I had lusted after vengeance for so long, never imagining that it would one day come within my reach. So, when I severed the bitch’s genitalia and plucked out her womb, I had felt, more than anything else, triumphant. I had finally been avenged.
Once it was done, and the bitch was dead, I considered, then, taking my own life. After all, thanks to her, it had always been a total disappointment to me. When I was younger I would sometimes wake up in the mornings and feel a fleeting moment of hope at the thought of a new day. Then I would remember my own reality. Every day is the first day of the rest of your life, they say. It could never be like that for me. Every day of my life I had to bear the legacy of what the bitch had done, what she had turned me into – a wretched apology for a human being, a damaged, empty shell.
Marlena. So wonderful,
so funny, such a character. Everyone loved Marlena. Even I had loved Marlena, hadn’t I? Before I’d learned the bitter truth.

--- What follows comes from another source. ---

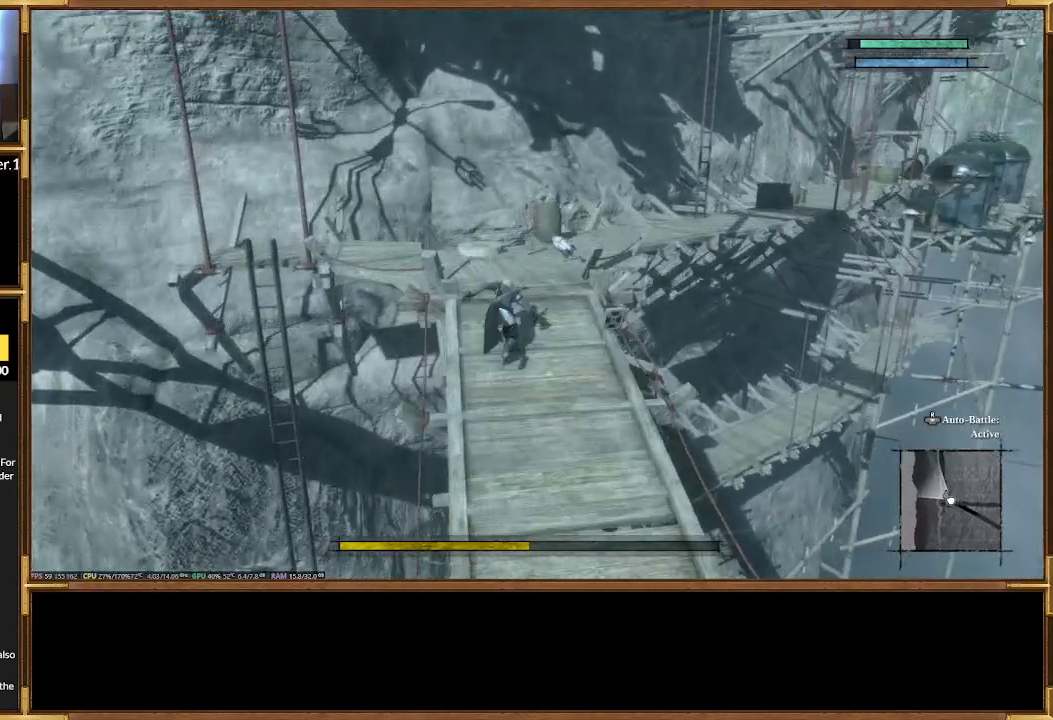
{"buttons": ["R2"], "events": []}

My one regret was that I hadn’t killed her sooner. It offended me that she had lived so long, unscarred by what she had done. She’d claimed, in her dying agony, sputtering through the gag I had made for her, that she hadn’t realized the damage she had done. Begging for mercy – she who had shown none! She’d thrown me aside, leaving me to suffer, not just then but for the rest of my life. Self-preservation had been her only concern. She’d had no thought for me – until the day I finally caught up with her.

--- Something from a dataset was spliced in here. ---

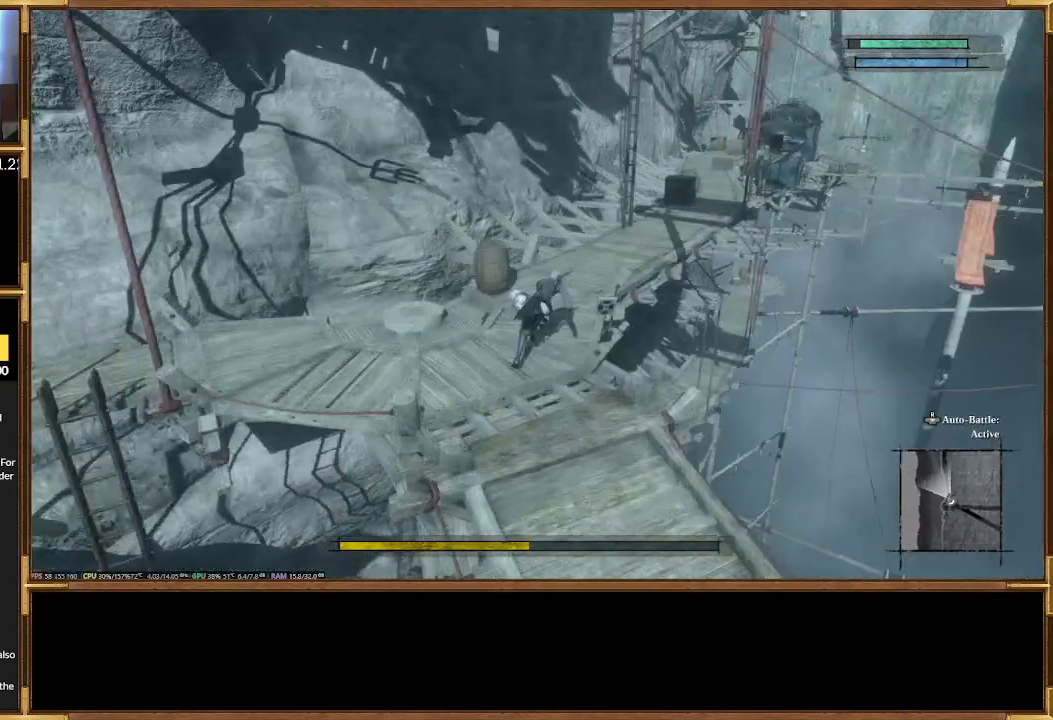
{"buttons": ["R2"], "events": []}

Oh, I had given her exactly what she deserved. I took my time, let her know what it was to feel pain as I sliced into her skin. My God had ordained that she be delivered unto his faithful servant. He guided my hand as I hacked out her womb, the very symbol of motherhood, which had no place within her.
I had destroyed her just as she had destroyed me.

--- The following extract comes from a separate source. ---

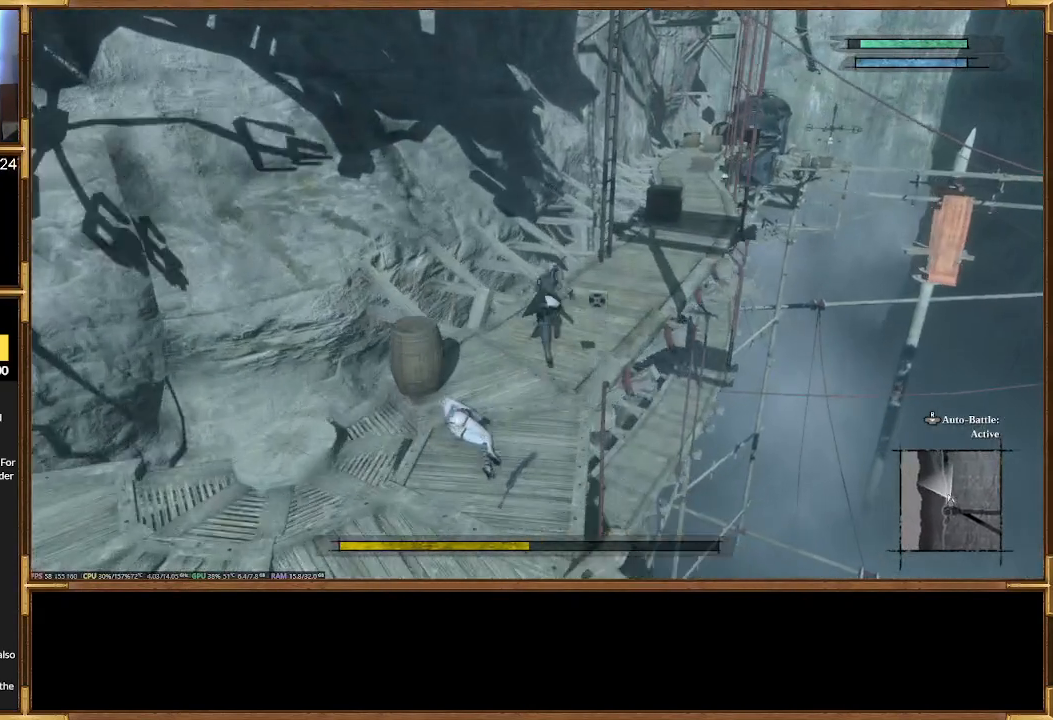
{"buttons": [], "events": [[67, "R2", "up"]]}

Michelle, on the other hand, met a quick and relatively painless death. She brought it on herself. If she hadn’t invaded my privacy, sneaking into places where she was not welcome, it wouldn’t have happened. But she left me with no alternative. Had I not acted, she would have revealed me – for what I am, as well as for what I had done. And it was the prospect of the former which distressed me far more than the latter. There are worse things than being branded a murderer. A prison sentence would be as nothing compared to what I had endured. But to have the world know what lay behind the facade I had spent so many years crafting and constructing? I could not face that. No, that I could not allow. Therefore Michelle had to die. I knew I shouldn’t reproach myself for what she had forced me to do. She had got what she deserved.
Now I must wait, as I have waited in the past, careful to give nothing away. That detective, Vogel, he was supposed to be clever, wasn’t he? I half expected him to burst into my cell at any moment and declare that he was ready to charge me with double murder. If he were really clever, possibly other murders too. But time passed. I knew that, if no charge was brought, I could only be kept in custody for thirty-six hours. Unless a magistrates’ court allowed a brief extension. And therein lies a most curious aspect of British law. In order to protect the innocent, the guilty share all manner of privileges.